- _Given text_
------
Over her 63‐year career, Betsy marked numerous "firsts." In 1963, she became the first woman elected president of Chicago's Publicity Club and, in 1973, the first woman elected president of the Public Relations Society of America. She became the only person to serve as president of four Chicago communication organizations: Publicity Club, Welfare Public Relations Forum, Chicago Chapter of PRSA and Public Relations Forum.
Plank is the only person to receive PRSA's three highest honors: the Gold Anvil, outstanding U.S. professional; the Lund Award, exemplary civic and community service; and the Patrick Jackson Award, distinguished service to PRSA. Public Relations News named her its 1979 Professional of the Year and, in 1984, one of the World's 40 Outstanding Public Relations Leaders. The PRSA Educators Academy honored her with the first David W. Ferguson Award for contributions by a practitioner to PR education. In the 2000s, the Arthur W. Page Society recognized her with its Distinguished Service Award and its first Lifetime Achievement Award. She also was the first woman to receive the Institute for Public Relations' Alexander Hamilton Award.
An advocate for PR education, Plank co-chaired the 1987 Commission on Public Relations Education that developed guidelines for the undergraduate PR curriculum. She later helped found PRSA's Certification in Education for Public Relations, a voluntary review program for PR programs worldwide.
Plank's career spanned both agency and corporate practice. She was executive VP and treasurer of the Daniel J. Edelman agency before joining Illinois Bell. There, she became the first woman to head a department, directing urban, community and educational affairs, issues management, and economic development. She retired in 1990 but remained professionally engaged.
Active on the community scene, Plank chaired or served on the boards of several organizations including the United Way and the Girl Scouts, locally and nationally. A co-founder of The Chicago Network, an organization of leading career women, she received its First Decade Award in 1989.
Plank was elected to the University of Alabama's College of Communication and Information Sciences Hall of Fame in 2000. Later, UA established the Plank Center for Leadership in Public Relations to develop and recognize outstanding diverse PR leaders, role models and mentors.
Betsy Plank was a graduate of the University of Alabama. She passed away in 2010.
------
- _Dataset extract_

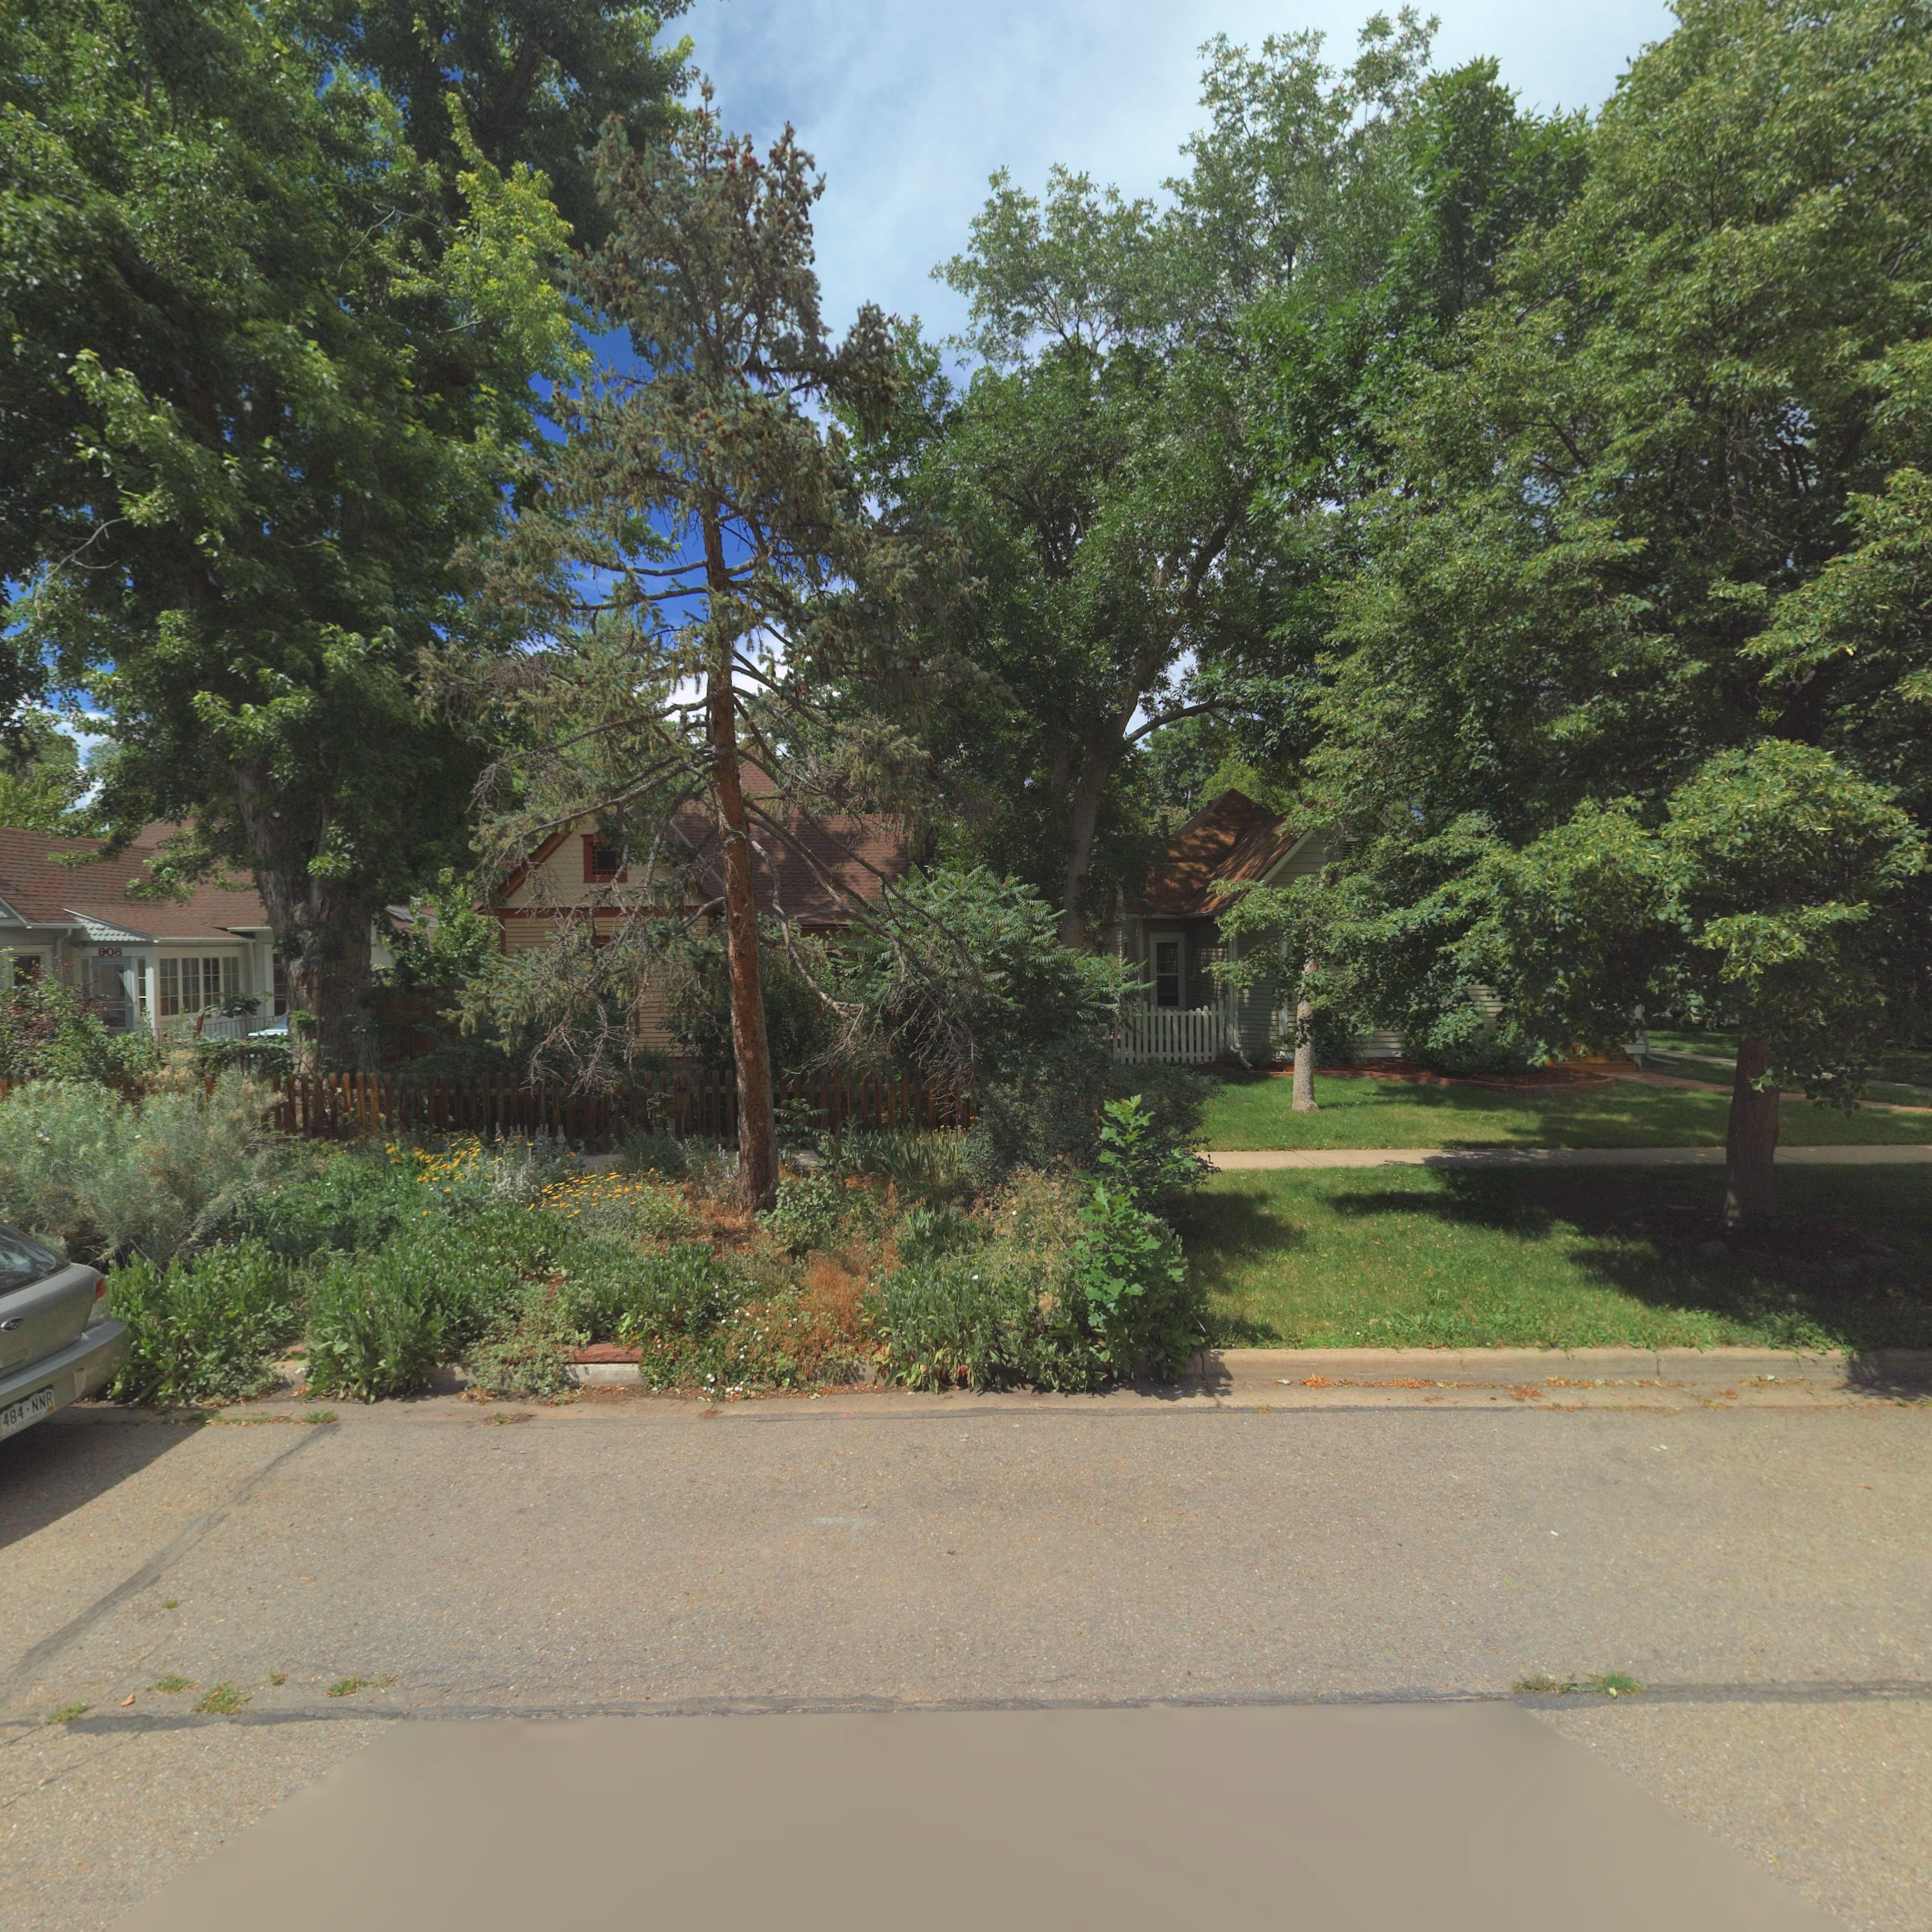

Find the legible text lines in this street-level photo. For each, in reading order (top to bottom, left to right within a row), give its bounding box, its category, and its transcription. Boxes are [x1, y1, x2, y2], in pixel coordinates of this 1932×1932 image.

[97, 947, 122, 956] StreetNumber: 908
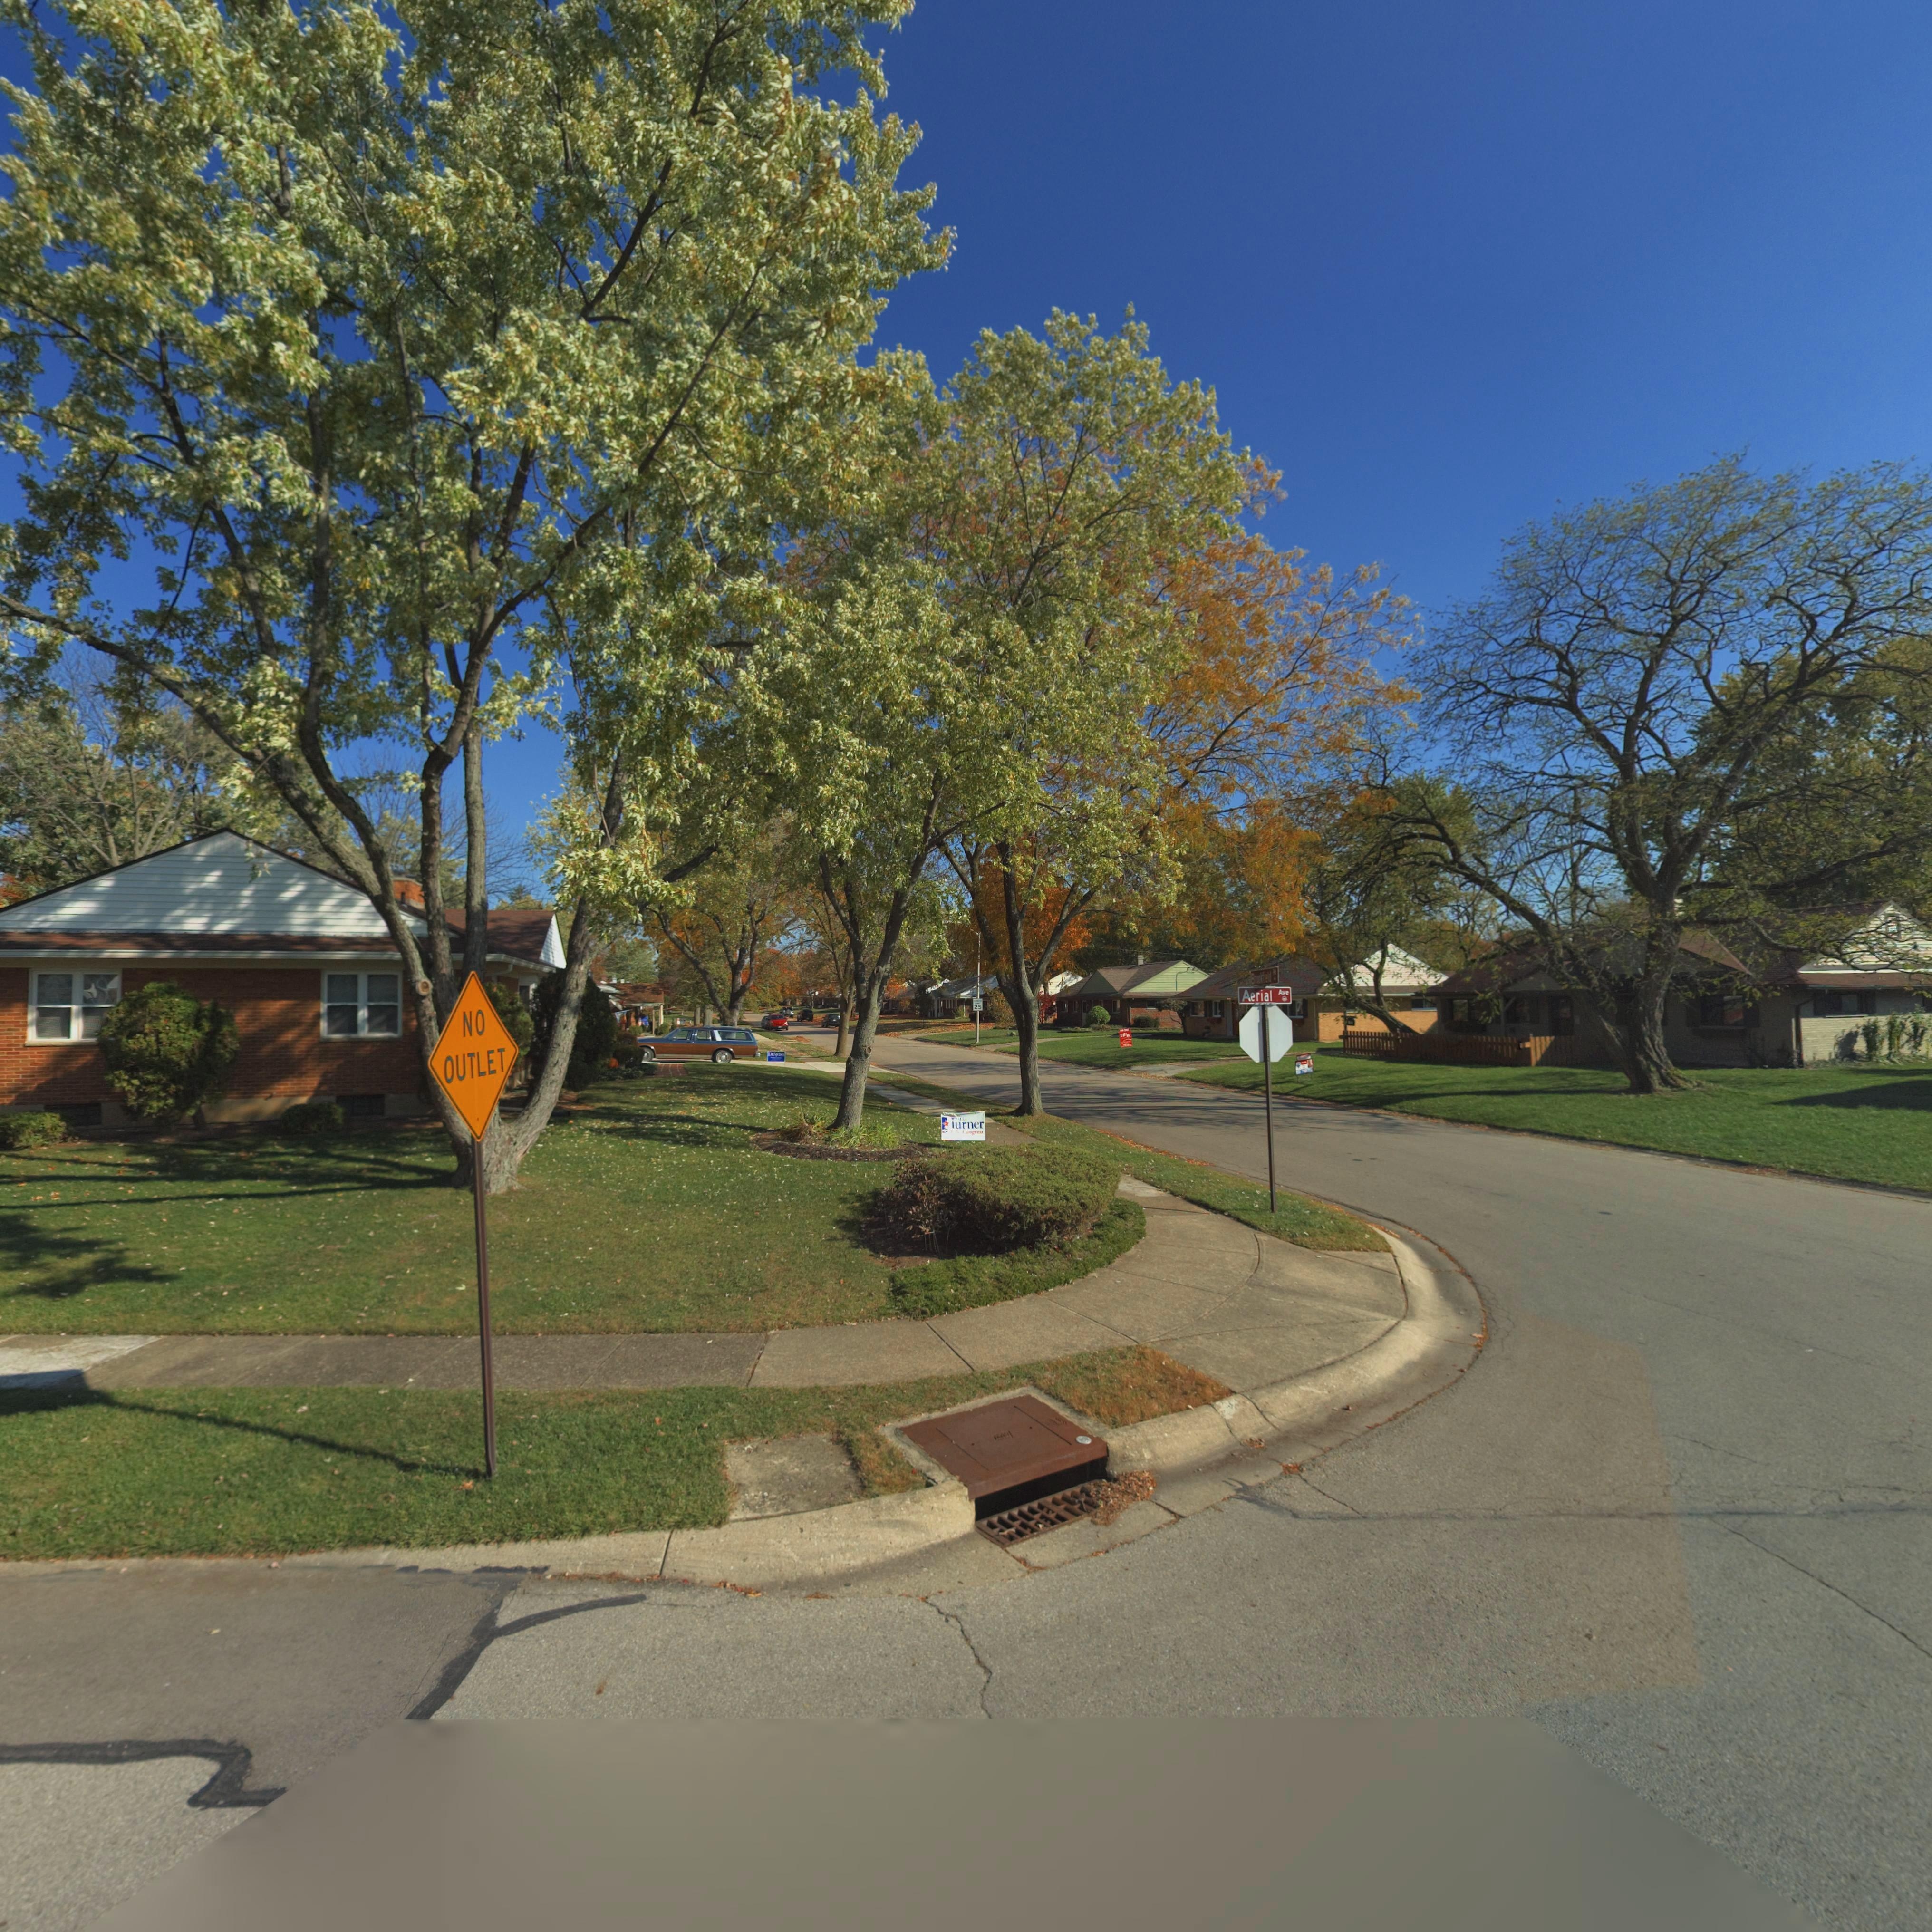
------
- _Tasks for this exercise_
(a) Translate this sentence from the passage on Betsy Plank into Spanish: "She retired in 1990 but remained professionally engaged."
(b) Reproduce the stretch of the passage on Betsy Plank from "Active on the" through "models and mentors.".
Work only from the passage about Betsy Plank.

- _Full solutions_
(a) Se jubiló en 1990, pero siguió activa profesionalmente.

(b)
Active on the community scene, Plank chaired or served on the boards of several organizations including the United Way and the Girl Scouts, locally and nationally. A co-founder of The Chicago Network, an organization of leading career women, she received its First Decade Award in 1989.
Plank was elected to the University of Alabama's College of Communication and Information Sciences Hall of Fame in 2000. Later, UA established the Plank Center for Leadership in Public Relations to develop and recognize outstanding diverse PR leaders, role models and mentors.